Evans continua per informarci che,

La collaborazione tra paramilitari e forze di sicurezza governative evidente nell'episodio del  Pepes è un antesignano diretto dello scandalo "para-politico" di oggi. L'affare Pepes è l'archetipo per il modello di collaborazione tra cartelli della droga, signori della guerra paramilitari e forze di sicurezza colombiane che si è sviluppata nel decennio successivo in una delle più pericolose minacce alla sicurezza della Colombia ed ai programmi antinarcotici degli USA. Le prove ancora tenute segrete all'interno degli archivi dei servizi segreti USA costituiscono un elemento critico di quella storia nascosta.

Secondo ciò che scrive Garry Leech nel Colombia Journal di New York:

Lo scandalo para-politico ha le sue radici nelle asserzioni fatte in seguito alle elezioni del congresso e municipali del marzo 2006 che i capi paramilitari avevano operato strettamente con in candidati di destra pro Uribe nella Colombia settentrionale per assicurare la loro vittoria alle urne. Lo scandalo si aggravò drammaticamente in seguito al sequestro di un computer portatile appartenente al comandante dell'AUC [Unità Forze di Auto-Difesa della Colombia] Rodrigo Tovar, noto anche come "Jorge 40". Il laptop non fu stato consegnato alle autorità come parte del processo di smobilitazione; è stato scoperto in possesso del braccio destro di Tovar quando fu arrestato agli inizi del 2006.

Secondo l'ufficio del ministro della giustizia colombiano, il laptop conteneva le prove che contadini disoccupati della Colombia settentrionale venivano pagati per impersonare combattenti paramilitari e per partecipare al processo di smobilitazione mentre i veri paramilitari continuavano a commettere crimini. Questi crimini, secondo informazioni nel computer, comprendevano l'uccisione di 558 individui in soltanto una regione della Colombia settentrionale durante il cessate il fuoco. Il laptop conteneva anche prove dei collegamenti dei paramilitari a politici locali e nazionali come pure a forze di sicurezza di stato. Sono le informazioni scoperte nel computer di Tovar che hanno generato l'indagine para-politica, non confessioni o prove ottenute in base alla legge Giustizia e Pace.

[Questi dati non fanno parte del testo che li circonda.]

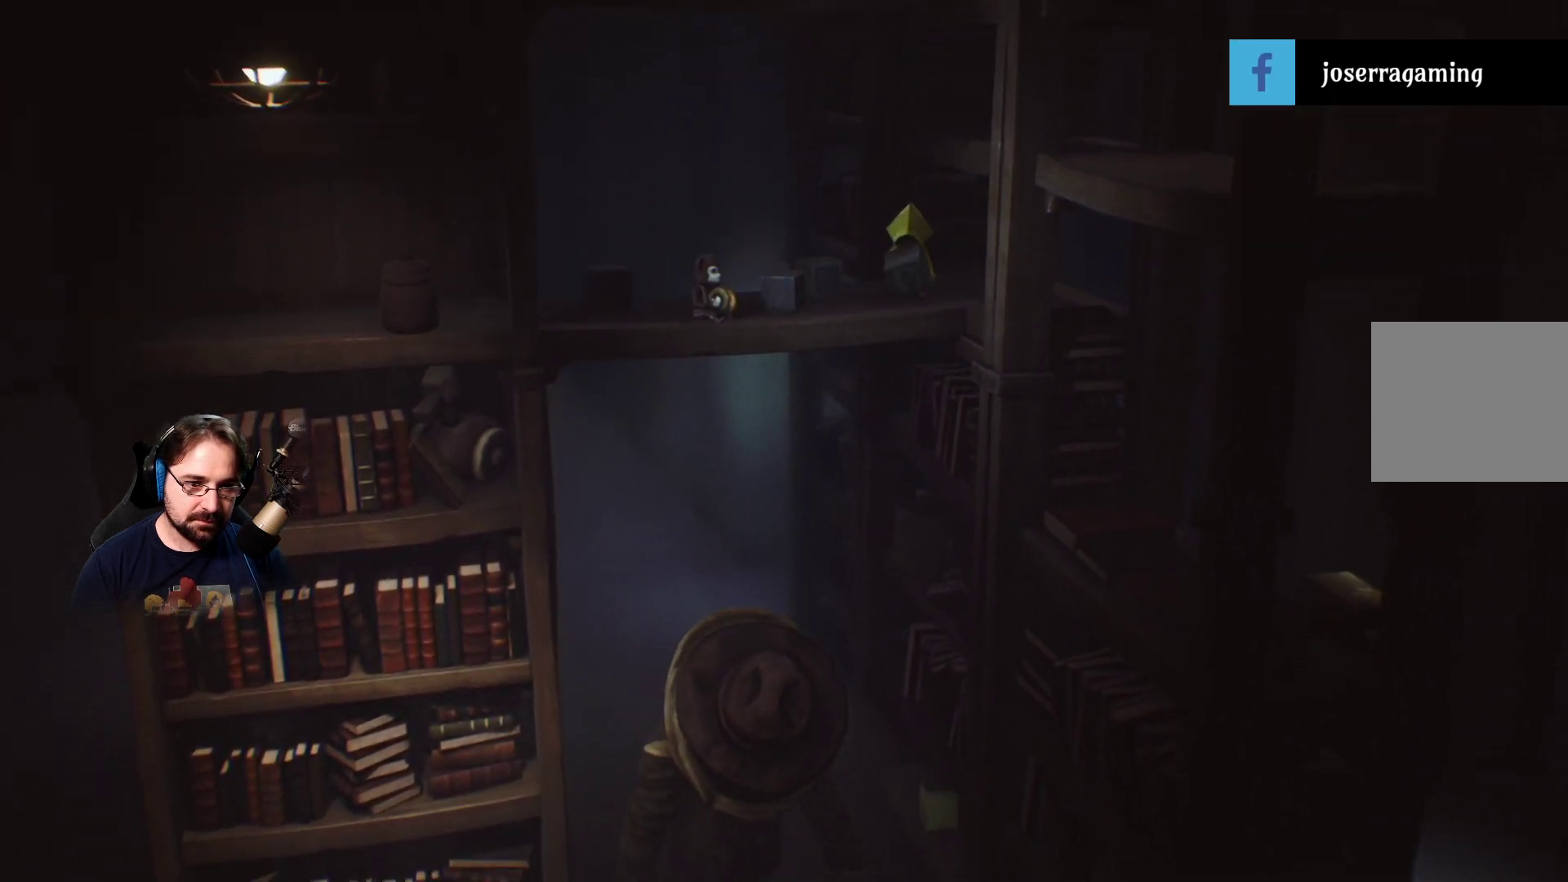
{"buttons": ["CROSS", "R2"], "left_stick": "center", "right_stick": "center", "events": [[300, "CROSS", "down"]]}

E' noto da lungo tempo che la CIA e le imparentate agenzie di intelligence USA hanno utilizzato i narcotrafficanti e le bande paramilitari di estrema destra come risorse di intelligence e "gruppi di guerra speciale", particolarmente quando l'Agenzia ed i suoi alleati locali prendevano di mira per l'eliminazione forze politiche di sinistra.

Per esempio, in Argentina durante la "sporca guerra" che seguì il colpo di stato neofascista del 1976 da parte dei militari argentini, la CIA collaborò direttamente con i nazisti della Propaganda Due (P2) collegati con la famigerata squadra della morte Tripla A (Alleanza Anticomunista Argentina) di José López Rega nel programma transcontinentale rapimenti-e-uccisioni noto come Operazione Condor.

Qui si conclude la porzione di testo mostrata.